The second group of statements, where there was a lack of uniformity in response or where a high proportion of respondents felt that they needed more information, was somewhat more diverse. There was an overall lack of consensus as to whether toxicity and efficacy is directly related to the degree of COX-2 specificity exhibited by the 2 currently available or future compounds. The same was true for the relative efficacy of the 2 compounds when compared to each other. Lack of consensus was also seen in those statements that related to the relative GI and renal toxicity comparing different COXIB and whether these side effects were class or molecule specific. Respondents also expressed lack of consensus in their confidence in the use of these compounds in patients with cardiovascular and/or renal disease, and also in the elderly. The pharmacoeconomic value of COXIB over existing traditional antiinflammatory options was of general concern. Finally participants expressed a strong desire for more information as to whether second generation COXIB are likely to confer a superior risk/benefit ratio than those currently available.

This exercise and the results obtained constitute a form of needs assessment for further COXIB information.
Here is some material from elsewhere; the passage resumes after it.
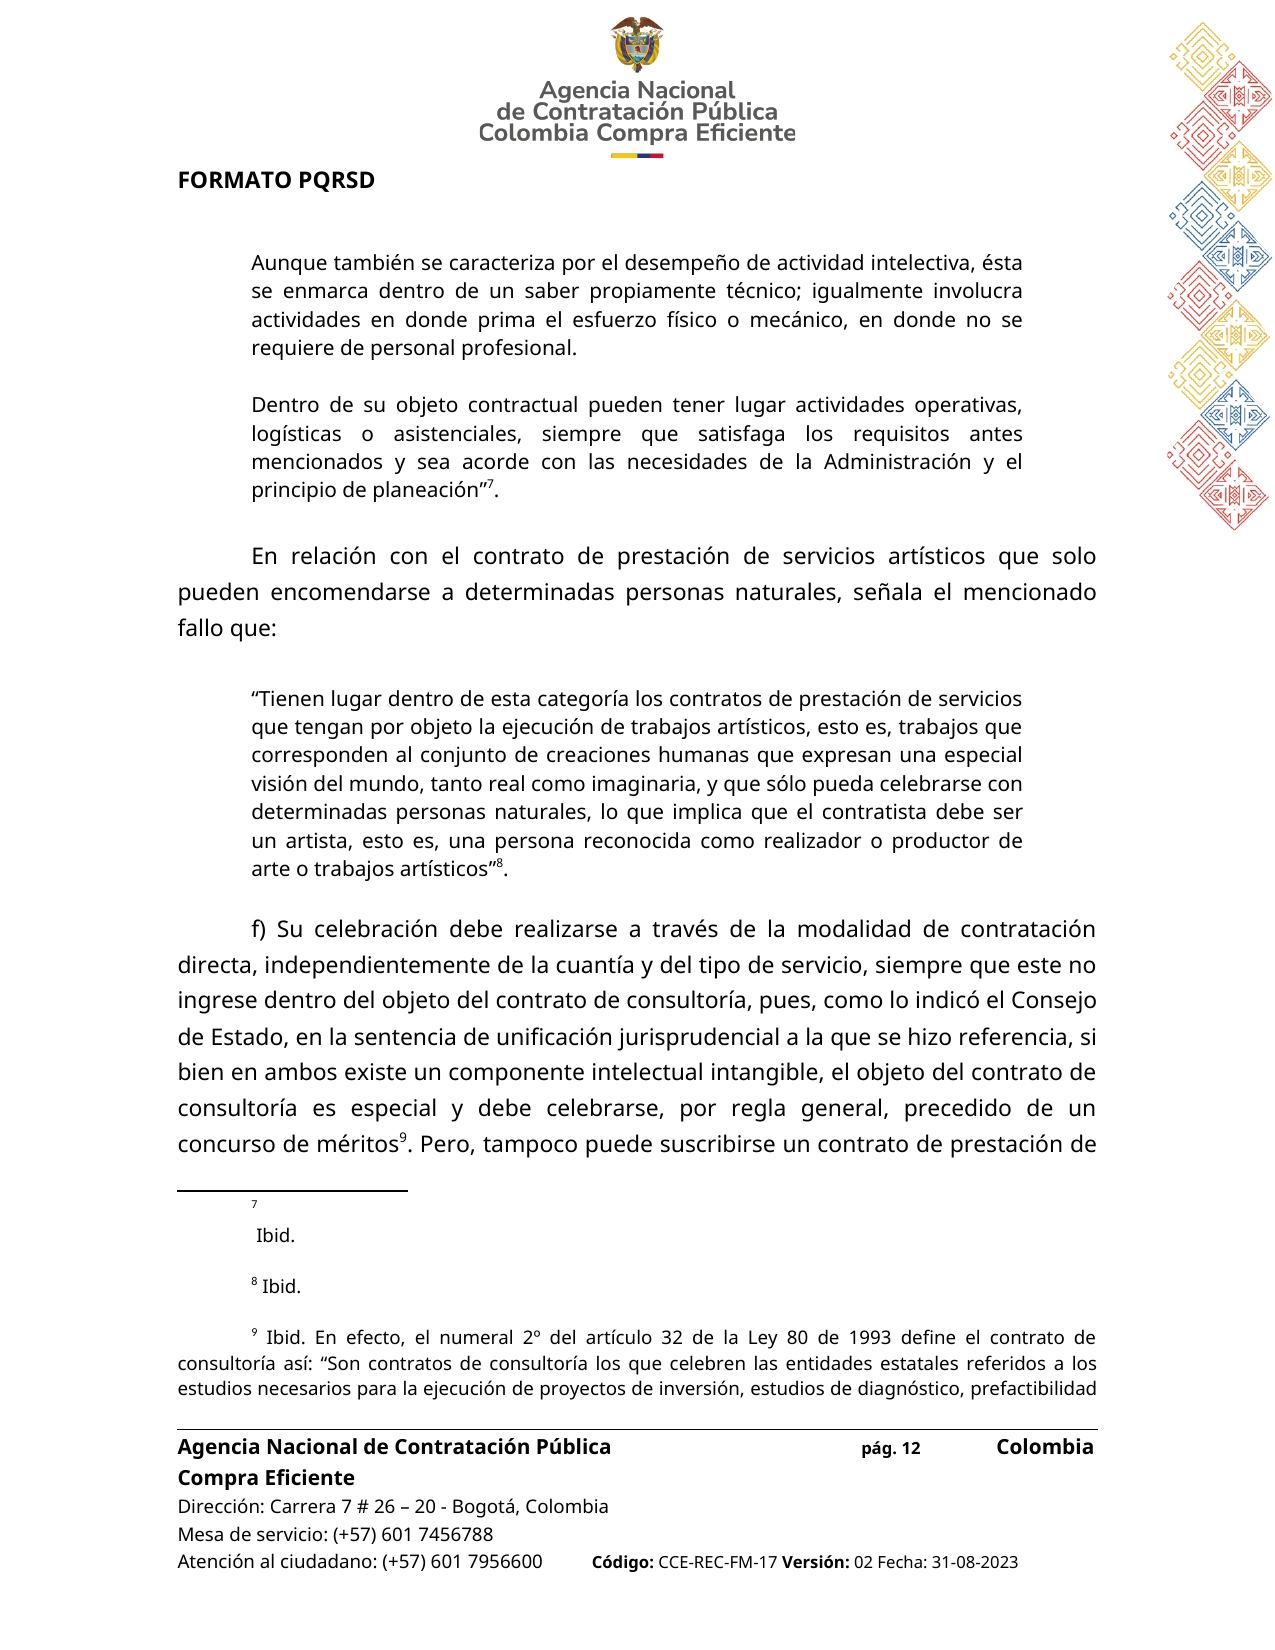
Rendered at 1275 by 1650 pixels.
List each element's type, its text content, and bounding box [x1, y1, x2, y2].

It is clear from the results that there is still a need for additional information concerning the COXIB that, to date, has not been met by the numerous programs sponsored by professional and industry providers. Many issues relating to the clinical utilization of the COXIB appear to have been adequately addressed, at least to the satisfaction of the participating rheumatologists in our cohort. However, other practical issues concerning the COXIB obviously still need to be addressed, although it is unlikely that answers to these will be resolved by any additional reanalysis of existing data. The concept and theoretical value of the COXIB hypothesis has met with a certain level of acceptance among rheumatologists, but important questions still need to be answered. This appears to be particularly true with respect to the potential benefit and risk of COXIB in relation to the degree of COX-2 specificity, and begs the question as to whether the development of new compounds that are more highly COX-2 specific would confer greater benefit or preferential toxicity profile than the current compounds. In addition, the development of the second generation COXIB is likely to raise the question in clinical practice as to their preferential profile over the existing COXIB, let alone the traditional NSAID. Despite the ongoing controversy on the relative cardiovascular and/or renal toxicity of the 2 existing COXIB, it is likely that concerns about these issues will not be allayed until the results of more focused studies addressing these specific questions become available.
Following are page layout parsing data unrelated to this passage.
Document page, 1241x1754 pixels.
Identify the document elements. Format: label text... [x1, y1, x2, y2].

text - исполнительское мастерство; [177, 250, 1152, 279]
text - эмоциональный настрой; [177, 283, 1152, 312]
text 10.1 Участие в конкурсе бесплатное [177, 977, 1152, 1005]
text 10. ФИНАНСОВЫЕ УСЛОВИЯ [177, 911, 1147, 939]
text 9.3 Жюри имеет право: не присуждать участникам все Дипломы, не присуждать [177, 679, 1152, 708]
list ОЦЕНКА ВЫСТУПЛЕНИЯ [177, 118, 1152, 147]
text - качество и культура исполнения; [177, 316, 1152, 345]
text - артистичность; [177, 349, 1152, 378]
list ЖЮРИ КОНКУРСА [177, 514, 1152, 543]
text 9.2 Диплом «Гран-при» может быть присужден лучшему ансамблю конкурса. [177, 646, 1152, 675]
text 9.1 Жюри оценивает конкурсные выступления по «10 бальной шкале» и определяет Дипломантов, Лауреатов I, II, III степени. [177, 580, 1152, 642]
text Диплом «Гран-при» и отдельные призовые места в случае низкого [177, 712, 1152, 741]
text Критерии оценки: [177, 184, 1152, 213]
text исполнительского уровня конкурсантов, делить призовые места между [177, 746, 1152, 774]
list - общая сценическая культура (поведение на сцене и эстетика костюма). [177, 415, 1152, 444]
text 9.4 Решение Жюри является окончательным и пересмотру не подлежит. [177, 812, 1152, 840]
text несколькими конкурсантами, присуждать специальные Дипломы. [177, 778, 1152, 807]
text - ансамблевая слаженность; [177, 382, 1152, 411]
Areas of potential interest in the future are likely to revolve around risk stratification, pharmacoeconomic benefit, and the use of newer compounds in subsets of patients including the elderly and those with cardio/renal comorbidities.

Is there anything else we could possibly need to know about the COXIB? Yes, but in the future our deliberations need to address the more specific, practical concerns that have been raised and not adequately addressed in previous educational programs. These must be resolved if we are to finally place COX-2 selective antiinflammatories in their appropriate therapeutic role. If the issue of the COX-2 specific antiinflammatories is not heady enough, COX-3 can only be just around the corner!